The feeder roots are found in the upper regions of the soil profile. The Oxygen roots are as their name imply, responsible for the oxygen in-take in plants. They are differentiated and also found close to the surface of the soil.
The structural roots anchor the plant. These roots are the main reason for the misconception that exists leading to ineffective irrigational methods. This misconception occurs due to the fact that these roots are normally found in the deeper soil regions and farmers tend to irrigate heavier and longer to enable water to reach the structural roots.
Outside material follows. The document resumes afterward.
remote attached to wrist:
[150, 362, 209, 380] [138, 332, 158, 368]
This method however is not efficient as it is the feeder roots that perform the vital task to supply water and minerals to the plant. Ninety percent of all nourishing roots are found in the upper 150mm of soil, therefore it should be evident that irrigation cycles should be shorter and at regular intervals because we tend to over-estimate root depth. Because we irrigate too much too long per cycle we tend to develop saturated conditions in the deeper soil profile. This leads to little water being optimally used by the feeder roots. Conditions of over-irrigated underground develop which ultimately leads to inferior water and oxygen intake. The importance of oxygen and water intake is vital to the absorption of minerals of the plant. Needless to say that the saturated conditions imply that essential minerals do not get transported to the plant. Soil-born diseases are also a function of Oxygen intake in the plant.
It clearly seems that a thorough understanding of the activities of a plant both above ground and below ground and the ways in which these activities can be influenced by various agricultural practices should form the foundation of cultivation. Not until the mechanism by which the soil and the plant are brought into favorable relationship, will the root system be clearly understood.